Oghma'nın kenarına geldik. Amarus cebinden küçük bir çanta çıkardı. Çantayı bana uzatıp, "Al, tatilin boyunca sende kalsın, lazım olabilir." dedi. Çantanın içini açtığımda içinde 5 tane de küçük tüp vardı. Büyü materyalleri oldukları anlaşılıyordu. Su, gözyaşı, kan, kum ve demir. Bir tanesi eksikti. Kömür, kömür neden yoktu? Kullanmayacaktım ama neden orada olmadığını merak etmiştim. "Usta kömür neden yok?" dedim küçük çantayı işaret ederek. "Yanlışlıkla dahi olsa kömürü kullanmanı göze alamam." dedi. "Bunlar da Oghma'nın merkezindeki şişeler gibi sınırsın kaynaklara sahipler. Yanında taşımak için de gayet uygunlar." dedi çantanın içindeki kan tüpünü alıp elinde incelerken. "O kimin kanı?" diye sordum. İncelemekte olduğu küçük tüpü çantanın içine bıraktı ve gülerek bana bakarken, "Senin." dedi. "Benim mi?
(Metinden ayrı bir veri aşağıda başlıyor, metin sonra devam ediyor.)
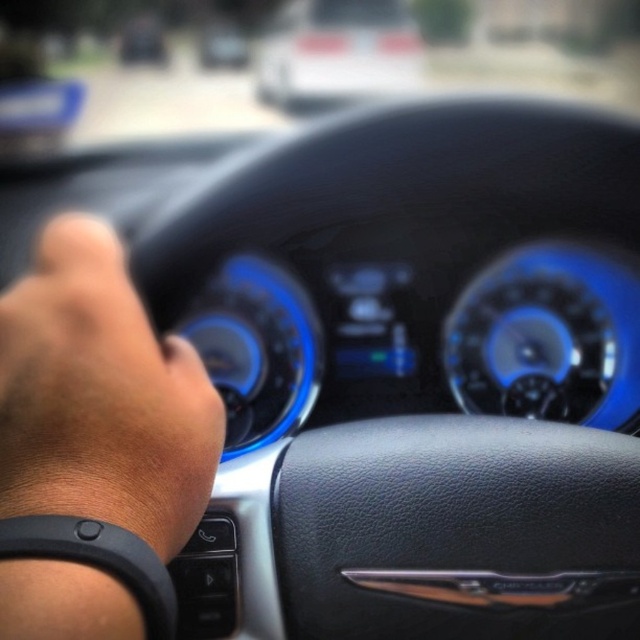
Question: Does white glossy car at upper center appear over matte black steering wheel at center?

Choices:
 (A) yes
 (B) no

Answer: (B)

Question: Which point is closer to the camera?

Choices:
 (A) dark skin wristband at lower left
 (B) matte black steering wheel at center

Answer: (A)

Question: Is dark skin wristband at lower left below matte black steering wheel at center?

Choices:
 (A) no
 (B) yes

Answer: (B)

Question: Which object is positioned farthest from the white glossy car at upper center?

Choices:
 (A) matte black steering wheel at center
 (B) dark skin wristband at lower left

Answer: (B)

Question: Which object is positioned closest to the white glossy car at upper center?

Choices:
 (A) matte black steering wheel at center
 (B) dark skin wristband at lower left

Answer: (A)

Question: Does white glossy car at upper center lie behind matte black steering wheel at center?

Choices:
 (A) no
 (B) yes

Answer: (A)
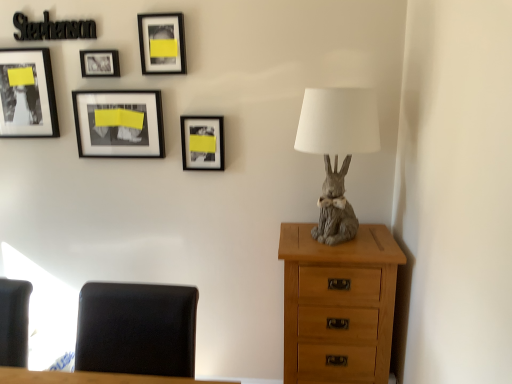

Benim kanımı nereden buldun ki?" diye sordum, sinirli ya da gergin değildim sadece merak ediyordum. "Uyurken." dedi hafifçe kikirderken. "Ha bu arada gözyaşları da senin." diye ekledi. Kikirdemeye devam ediyordu. "En azından ben uyanıkken alsaydın." dedim gülerek. "Su şişesini içmek için de kullanabilirsin." dedi Amarus. Evet bu işime yarayabilecek bir tavsiyeydi. "Sonuçta sınırsız bir kaynak." diye ekledi. "Tamam usta." dedim.

Çantanın ağzını kapatıp cebime koydum. Amarus ciddi bir hal aldı. "Mümkün olduğunca kronografı kullanmamaya çalış." dedi. "Neden ki?" diye sordum. Daha önce birçok kez kullanmıştım Louma'da iken. "Çünkü orada kontrolüm altında değilsin, zorunda olmadıkça kullanma. Unutma tatil için oradasın, kafanı biraz dağıt." dedi. "Lilionna'ya da kronograftan bahsetme, onun da zamanı gelecek." diye de ekledi. Başımla onayladım. Amarus, "Başlayalım." dedi ve birden ellerini yukarı kaldırdı. Aniden çölden yukarı doğru bir kum kitlesi gelmeye başladı. Metrelerce yükseklikte olmamıza rağmen kumlar son hızla yükseliyordu. Sanki çöl tam ortasından gökyüzüne doğru emiliyor gibiydi. Kum kitlesinin ucu Oghma'nın kenarına deyince Amarus gökyüzüne bakan avuçlarını yere doğru çevirip kollarını iki yana ayırdı. Kum taneleri aniden kızarıp ısınmaya başladı. Yavaş yavaş cam halini alıyorlardı. Gördüğüm şey karşısında öylece kalmıştım. Hiçbir şey söyleyemiyor hayranlıkla Amarus'u izliyordum. Her geçen gün daha da şaşırıyordum. Bir zaman büyücüsünün neler yapabileceğini gördükçe içimdeki heyecan ve arzu daha da ateşleniyordu.

Kısa bir süre sonra Oghma'dan çölün ortasına doğru uzanan camdan bir merdiven oluştu. Merdivenin ucuna yavaşça yaklaşıp aşağı baktım. Aşağı inmem sanırım yaklaşık yarım saat sürecekti. Amarus son bir cümle söyleyip göz kırpıncaya kadar ortadan kayboldu. "Yolun açık olsun evlat."